[[ Supplied material, beginning ]]

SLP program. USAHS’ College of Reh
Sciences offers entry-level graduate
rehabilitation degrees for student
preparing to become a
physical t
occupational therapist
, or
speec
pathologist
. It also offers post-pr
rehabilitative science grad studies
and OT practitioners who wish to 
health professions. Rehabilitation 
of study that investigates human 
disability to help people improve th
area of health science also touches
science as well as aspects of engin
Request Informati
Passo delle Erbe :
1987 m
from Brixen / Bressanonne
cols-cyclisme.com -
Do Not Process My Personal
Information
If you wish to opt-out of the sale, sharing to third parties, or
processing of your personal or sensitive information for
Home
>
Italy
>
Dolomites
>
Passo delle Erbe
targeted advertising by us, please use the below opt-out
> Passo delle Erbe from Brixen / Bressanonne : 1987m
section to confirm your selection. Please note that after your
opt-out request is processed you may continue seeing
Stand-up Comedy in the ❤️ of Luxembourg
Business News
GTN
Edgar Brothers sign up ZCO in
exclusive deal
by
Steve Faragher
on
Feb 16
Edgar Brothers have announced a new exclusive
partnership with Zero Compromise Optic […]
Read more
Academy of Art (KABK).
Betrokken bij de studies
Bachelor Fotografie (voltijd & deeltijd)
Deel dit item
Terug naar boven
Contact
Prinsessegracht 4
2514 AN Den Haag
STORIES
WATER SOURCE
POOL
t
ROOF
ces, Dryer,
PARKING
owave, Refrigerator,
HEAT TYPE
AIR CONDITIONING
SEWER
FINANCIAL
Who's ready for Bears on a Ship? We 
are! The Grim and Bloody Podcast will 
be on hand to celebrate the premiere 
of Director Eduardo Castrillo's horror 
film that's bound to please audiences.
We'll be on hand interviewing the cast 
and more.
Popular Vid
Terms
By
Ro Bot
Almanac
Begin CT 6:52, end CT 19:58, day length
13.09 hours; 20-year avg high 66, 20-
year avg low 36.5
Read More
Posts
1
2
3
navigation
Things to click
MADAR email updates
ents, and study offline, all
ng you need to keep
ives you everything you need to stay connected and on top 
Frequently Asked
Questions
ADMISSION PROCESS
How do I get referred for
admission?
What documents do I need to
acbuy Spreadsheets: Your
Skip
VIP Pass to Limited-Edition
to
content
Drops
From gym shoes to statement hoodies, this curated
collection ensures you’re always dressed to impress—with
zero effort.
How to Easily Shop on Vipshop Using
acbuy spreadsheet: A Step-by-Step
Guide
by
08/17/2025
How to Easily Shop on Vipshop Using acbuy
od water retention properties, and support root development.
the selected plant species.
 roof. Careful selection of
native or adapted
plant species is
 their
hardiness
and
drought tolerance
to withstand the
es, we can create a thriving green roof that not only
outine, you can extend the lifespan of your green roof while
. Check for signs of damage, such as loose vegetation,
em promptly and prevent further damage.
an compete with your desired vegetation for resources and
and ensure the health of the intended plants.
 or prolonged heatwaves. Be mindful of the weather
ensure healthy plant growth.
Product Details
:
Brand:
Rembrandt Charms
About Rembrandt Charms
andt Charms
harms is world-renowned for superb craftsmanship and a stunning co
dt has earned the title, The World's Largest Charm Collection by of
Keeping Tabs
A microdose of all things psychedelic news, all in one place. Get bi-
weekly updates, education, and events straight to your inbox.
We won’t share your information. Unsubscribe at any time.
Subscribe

[[ Supplied material, end ]]

*Activity*.
Your task is to copy every line of the entries that contains the string "year".

*Exercise output*.
13.09 hours; 20-year avg high 66, 20-
year avg low 36.5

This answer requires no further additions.